May 31, 2002

4 Min Read

Searching for ways to further cut input costs and improve yields, several Greenwood, Miss.-area farmers are evaluating precision planting of corn, soybeans, and cotton, using an 8-row, twin-row planter.

The crops are planted in twin rows with a staggered seed drop, which research indicates allows more growing room for plants and a better canopy than standard rows.

Plants and their roots can spread over a larger area, allowing plants to catch more sunlight and gain better access to nutrients, with fewer diseases, all resulting in healthier, more uniform crops and improved yields.

“I'm always looking for a better way to get maximum yield with reduced inputs,” says Bo Prestidge, one of the growers who used the Monosem twin-row planter for 400 acres of his 1,800 acres of soybeans.

“This planter is so precise, you could space seed 2.7 inches apart — or any other spacing you want. With it, we planted 36 pounds of soybean seed per acre, compared to 50 pounds conventionally or 60-70 pounds for narrow row. The twin row planting will allow us to direct-spray less area, reducing chemical costs by as much as one-third. And we can irrigate more uniformly, with an all-around better growing environment.

“With the precise, staggered twin rows, every plant can develop to its maximum potential,” Prestidge says. “Sometimes, with conventional or drilled beans, the plants end up competing against each other. Those fields may look prettier — but it's the bottom line that counts.

“With the higher costs for Roundup Ready technology, additional chemical costs, etc., we have to constantly look for ways to save money. With Roundup Ready soybean seed at $27 for 50 pounds, if I can cut my seeding rate to 35 pounds, as opposed to 50 pounds, that's a substantial savings — particularly if I can get the same or higher yields. Even with conventional seed at $16, by the time you multiply it across hundreds of acres, there's potential for significant cost cuts by going to a lower, more precise seeding rate.”

Jay Rose, sales representative for Johnson Implement Co., Greenwood, Miss., said his company started handling Monosem's standard planters four years ago and a number of growers in the Delta are using them. But nobody was using the twin-row model, and “we wanted to get one and make it available for growers so they could see what it does and make comparisons in their own fields.”

He said the company is renting the planter to growers this year, but “we'll probably buy it so we can continue to offer it next season.” He expects that 1,000 acres-plus of corn, soybeans, and cotton will be planted with it this season. One farmer has indicated using it to plant some milo.

“The planter is extremely precise,” Rose says. “There's just nothing else like it out there. You pick the spacing you want, and it'll put every seed at that exact spacing, regardless of seed size.” He says the planter is widely used in vegetable crops, where seed are very expensive and precision planting is needed to get maximum returns.
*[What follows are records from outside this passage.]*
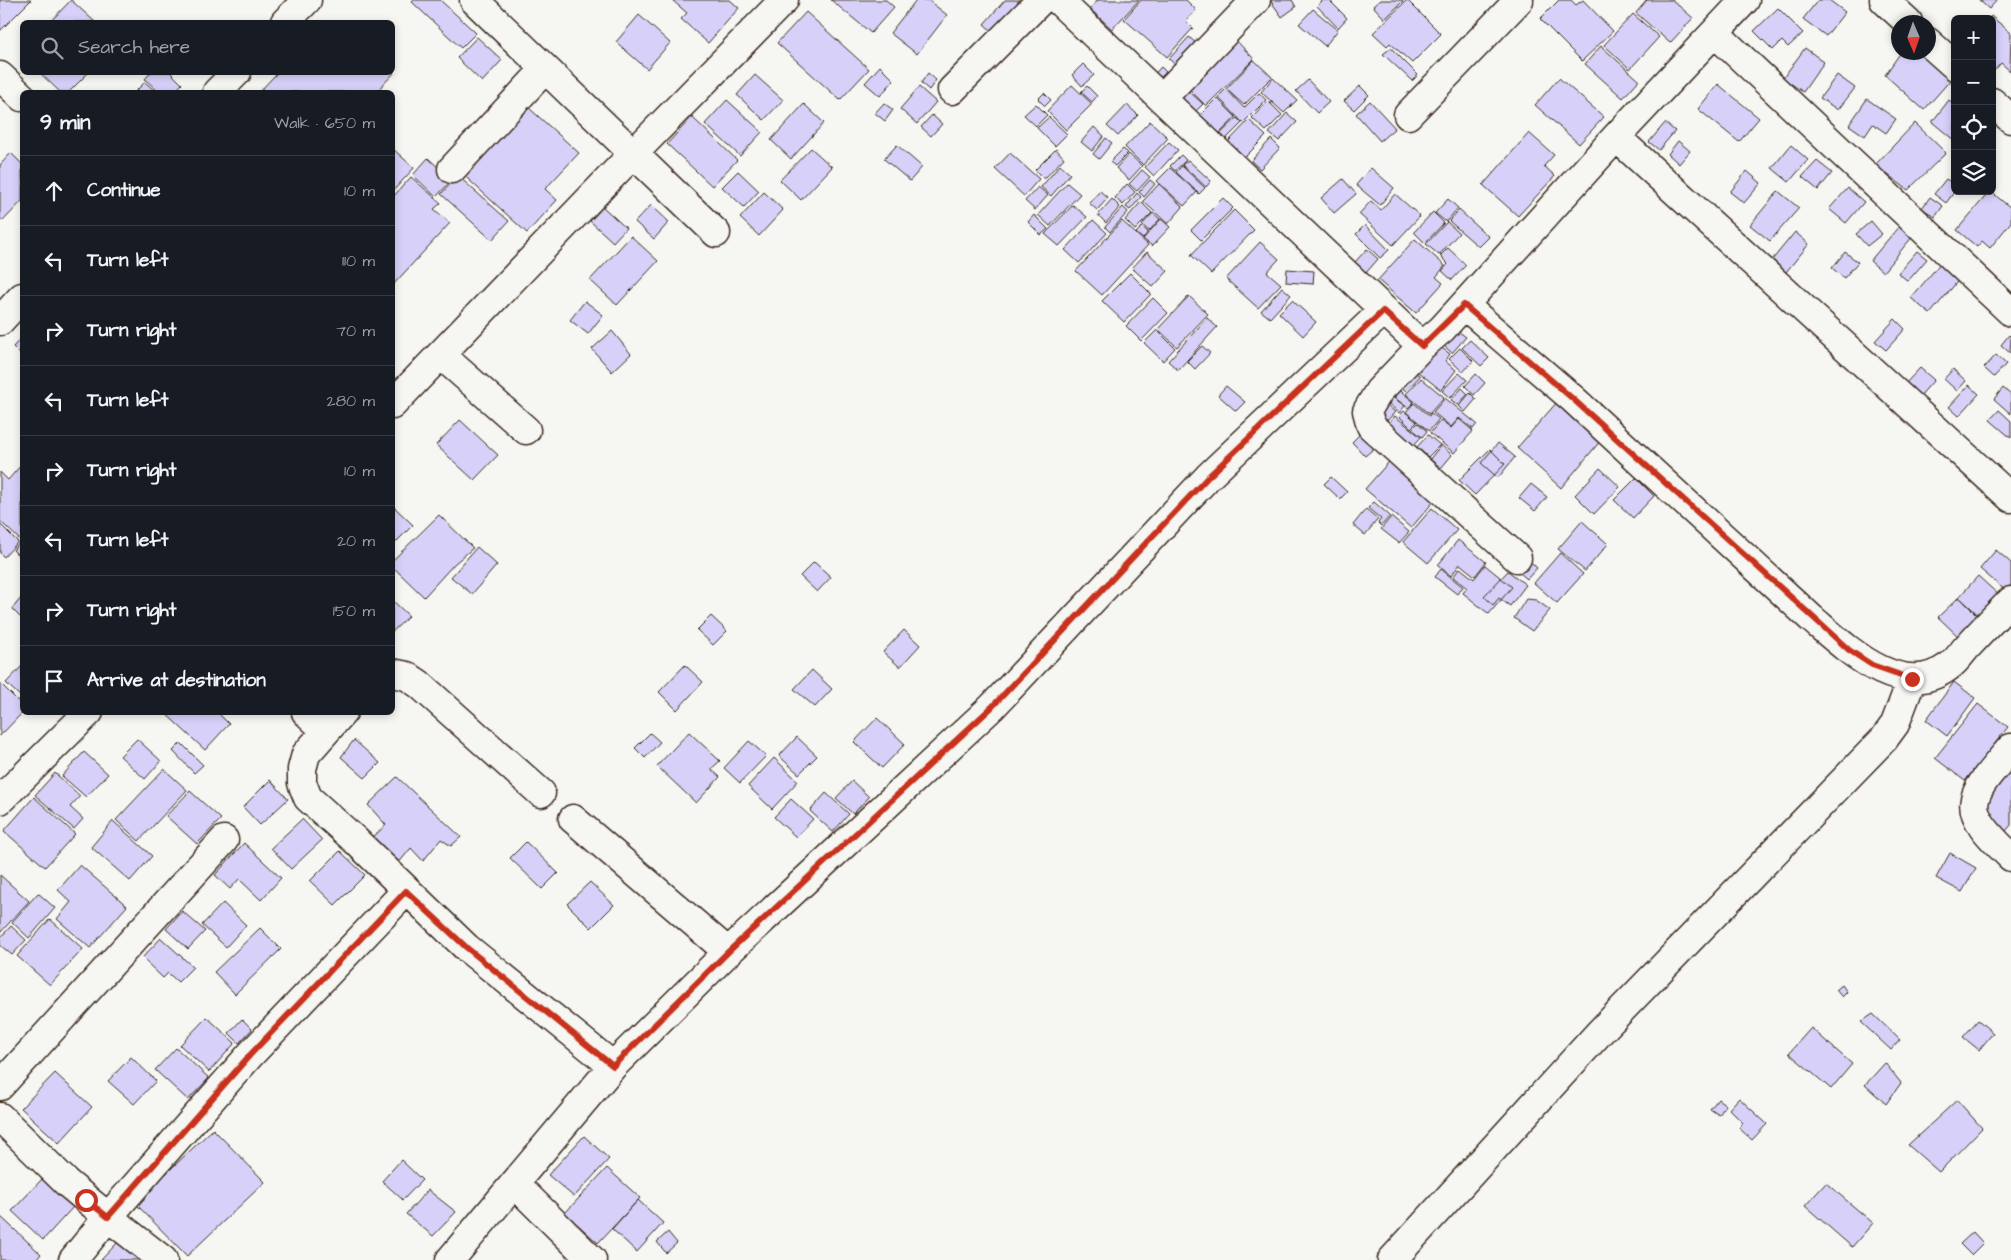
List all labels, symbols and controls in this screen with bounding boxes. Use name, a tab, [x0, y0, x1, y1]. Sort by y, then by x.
north arrow	[1891, 15, 1936, 60]
map controls	[1951, 15, 1996, 195]
button: +	[1951, 15, 1996, 60]
search box	[20, 20, 395, 75]
icon: search	[38, 34, 66, 62]
text: Search here	[78, 34, 190, 61]
button: −	[1951, 60, 1996, 105]
button: locate	[1951, 105, 1996, 150]
text: 9 min	[40, 108, 90, 137]
text: Walk · 650 m	[274, 112, 375, 134]
button: layers	[1951, 150, 1996, 195]
icon: ahead	[40, 177, 68, 205]
text: Continue	[87, 177, 161, 204]
text: 10 m	[344, 180, 375, 202]
icon: left	[40, 247, 68, 275]
text: Turn left	[87, 247, 168, 274]
text: 110 m	[342, 250, 375, 272]
icon: right	[40, 317, 68, 345]
text: Turn right	[87, 317, 176, 344]
text: 70 m	[336, 320, 375, 342]
icon: left	[40, 387, 68, 415]
text: Turn left	[87, 387, 168, 414]
text: 280 m	[327, 390, 375, 412]
icon: right	[40, 457, 68, 485]
text: Turn right	[87, 457, 176, 484]
text: 10 m	[344, 460, 375, 482]
icon: left	[40, 527, 68, 555]
text: Turn left	[87, 527, 168, 554]
text: 20 m	[337, 530, 375, 552]
icon: right	[40, 597, 68, 625]
text: Turn right	[87, 597, 176, 624]
text: 150 m	[333, 600, 375, 622]
icon: arrive	[40, 667, 68, 695]
text: Arrive at destination	[87, 667, 266, 694]
route end	[1901, 668, 1924, 691]
route start	[75, 1189, 98, 1212]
It is adaptable to narrow row, ultra-narrow-row, twin rows, wide rows, flat surfaces, and beds.

Prestidge, who farms “all over Leflore County (Miss.)” and was named Mississippi's Soybean Farmer of the Year for 2002, also has 1,000 acres of rice, leases out 500 acres of cotton land and 500 acres of catfish ponds, and owns and manages Wildlife, Inc., a duck/deer hunting operation on some 40,000 acres that he leases from surrounding farmers.

“We farmers too often tend to be set in our ways,” he says. “What has worked for us over the years, we tend to keep on doing. But today, anyone who's not willing to try new technologies and methods is standing still — or falling behind.

“We'd been looking at the potential in twin-row planting for several years,” he says, “but no farmer is going to invest that kind of money in a piece of equipment without knowing what it can do for him. When Jay and Johnson Implement made this planter available, we were anxious to try it out.

“We'll compare costs and yields for the twin-row beans against conventional and drilled beans, and then we may move into it in a bigger way next year.”

Harry Roland is another grower who used the planter on 30 acres of his 250 acres of corn. For comparison purposes, he planted 16 rows with conventional spacing in the same field as the twin-row. He'll also compare the twin-row, which will be furrow-irrigated, to dryland corn.

“Our usual seeding rate is 33,000 plants per acre,” he says. “With the twin-row planter, we dropped to 28,000, based on research I'd seen out of Missouri, where they consistently get better yields with lower rates.”

In the early 1970s, Roland says, he used a Burch peanut planter that offered more-precise planting than conventional planters available then. “We used it for planting soybeans, but it was nowhere near as accurate as the Monosem twin-row planter.”

Both Roland, who has 750 acres of soybeans in addition to his corn, and Prestidge “are very forward-thinking farmers, who are interested in research and new methods and technology,” Rose says. “We're looking forward to their after-harvest evaluations of how the twin-row crops stack up against their conventional crops.”